We calculated the proportion of transmasculine individuals ever experiencing ovulation over the study period and the proportion of months in which ovulation was observed. We performed univariable logistic regression to determine the relationship between ovulation and secondary outcomes and multivariable logistic regression analysis to identify predictors of ovulation such as serum hormone levels or BMI. The change in AMH at baseline and 12 weeks was calculated for each study participant. Change in AMH among new users vs continuing users was compared using independent, 2-sample t tests.
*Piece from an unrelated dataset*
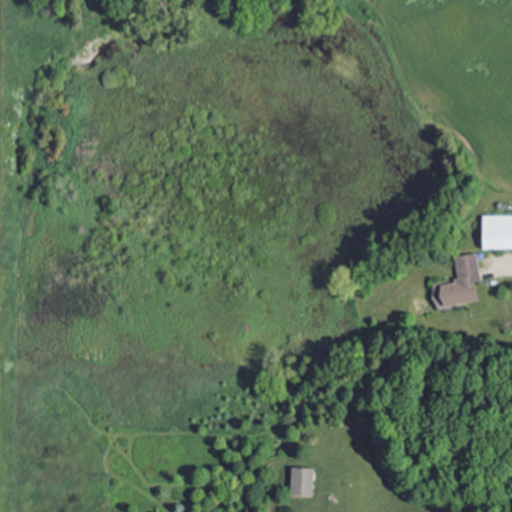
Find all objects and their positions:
building: (498, 233)
road: (510, 264)
building: (464, 283)
building: (304, 482)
Data analysis was performed using R statistical software version 3.4.1 (2017 R Foundation for Statistical Computing, Viena, Austria).
Results
Baseline characteristics
Of the 109 individuals approached, 32 were enrolled; 46 of 109 were ineligible, 26 of 109 declined participation, and 5 of 109 were excluded for other reasons ( Figure 1 ). In all, 22 participants completed at least 4 weeks and 20 completed 12 weeks of data collection. Of the 10 participants who discontinued the study with a known reason, 1 individual discontinued because of starting twice-weekly testosterone injections; the remaining participants discontinued because of an inability to make study visits or to complete study activities.